Econintersect: Friday July 8 was Sheila Bair’s last day as chair of the FDIC (Federal Deposit Insurance Corporation). She had served under two presidents after being nominated by George W. Bush in 2006. This post was long considered a relative unimportant one, but that all changed in 2008 as the financial crisis struck. Suddenly the FDIC was faced with bank failures much larger than it had the capacity to handle. Bank failures such as Wachovia and Washington Mutual were moved “off the books” at the FDIC and were taken over and merged into other banks – Wells Fargo (NYSE:WFC) and JP Morgan Chase (NYSE:JPM) – under the auspices of government as the Bush administration served out its final days.Bair is widely applauded for how she navigated the FDIC through the financial crisis maze and for how she has strengthened to role of the FDIC in being able to take a larger role in the event of future mega-size bank failures. Her political skills have been contrasted with those of Brooksley Born, who was steam rolled by the troicha of Greenspan, Rubin and Summers when she tried to introduce some sanity into the rush to deregulate derivatives a decade earlier.

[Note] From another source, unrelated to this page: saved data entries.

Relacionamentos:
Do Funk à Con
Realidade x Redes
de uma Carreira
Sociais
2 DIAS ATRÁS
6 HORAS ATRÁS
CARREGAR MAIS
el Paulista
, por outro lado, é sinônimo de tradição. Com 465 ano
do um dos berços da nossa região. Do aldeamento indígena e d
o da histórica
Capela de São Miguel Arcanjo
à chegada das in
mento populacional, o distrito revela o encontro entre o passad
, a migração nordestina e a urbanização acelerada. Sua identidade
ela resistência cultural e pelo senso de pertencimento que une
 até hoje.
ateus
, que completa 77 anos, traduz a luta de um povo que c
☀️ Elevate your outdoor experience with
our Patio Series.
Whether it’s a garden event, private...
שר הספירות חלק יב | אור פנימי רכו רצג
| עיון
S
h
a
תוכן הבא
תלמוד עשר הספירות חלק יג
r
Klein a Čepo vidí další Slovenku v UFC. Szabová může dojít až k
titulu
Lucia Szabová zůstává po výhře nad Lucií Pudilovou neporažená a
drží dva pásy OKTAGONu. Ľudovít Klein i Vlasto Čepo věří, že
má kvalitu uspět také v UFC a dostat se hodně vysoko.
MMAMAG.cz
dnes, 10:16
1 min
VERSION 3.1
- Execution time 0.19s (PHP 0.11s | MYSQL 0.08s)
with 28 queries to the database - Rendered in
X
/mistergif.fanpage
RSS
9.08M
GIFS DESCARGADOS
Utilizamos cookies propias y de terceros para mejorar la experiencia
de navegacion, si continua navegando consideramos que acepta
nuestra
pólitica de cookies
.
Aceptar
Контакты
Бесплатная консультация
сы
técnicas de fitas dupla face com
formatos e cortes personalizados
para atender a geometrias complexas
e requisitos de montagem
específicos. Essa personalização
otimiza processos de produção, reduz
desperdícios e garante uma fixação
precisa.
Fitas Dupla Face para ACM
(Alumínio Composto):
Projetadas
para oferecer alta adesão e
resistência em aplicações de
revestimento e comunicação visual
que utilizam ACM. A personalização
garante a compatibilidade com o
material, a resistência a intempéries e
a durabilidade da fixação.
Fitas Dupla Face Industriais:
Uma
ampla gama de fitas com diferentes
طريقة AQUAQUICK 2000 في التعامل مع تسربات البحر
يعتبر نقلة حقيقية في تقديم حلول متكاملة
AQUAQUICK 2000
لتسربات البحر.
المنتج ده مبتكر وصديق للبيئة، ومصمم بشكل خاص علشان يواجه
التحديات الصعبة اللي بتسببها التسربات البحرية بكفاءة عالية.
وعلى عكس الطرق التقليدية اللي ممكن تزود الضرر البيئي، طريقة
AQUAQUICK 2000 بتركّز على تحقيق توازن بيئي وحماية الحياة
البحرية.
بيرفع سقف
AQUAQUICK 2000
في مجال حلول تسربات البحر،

That is not to say that Bair was one who “played nice.” As Joe Nocera describes in a lengthy Op Ed in The New York Times:
…she never really got her due. The rap on her was always that she was “difficult” and “not a team player.” There were times, in Congressional testimony, when she disagreed with her fellow regulators even though they were sitting right next to her. Her policy disputes with other regulators were legion; in leaked accounts, Bair was invariably portrayed as the problem. In “Too Big to Fail,” for instance, the behind-the-scenes account of the financial crisis by the New York Times business columnist Andrew Ross Sorkin, Bair is described as one of Geithner’s “least favorite people in government.” As Paulson, Geithner and the Federal Reserve chairman, Ben Bernanke, raced to bail out banks and companies like A.I.G., Bair resisted, fearing that they were being overly generous by putting the interests of bondholders over those of taxpayers.
The many key roles Bair played in her five tumultuous years are covered in detail in the excellent NYT column by Nocera.
The FDIC’s vice chairman Martin Gruenberg was nominated in June by President Obama to succeed Bair. He will become acting chairman on Monday, pending Senate approval of the full appointment.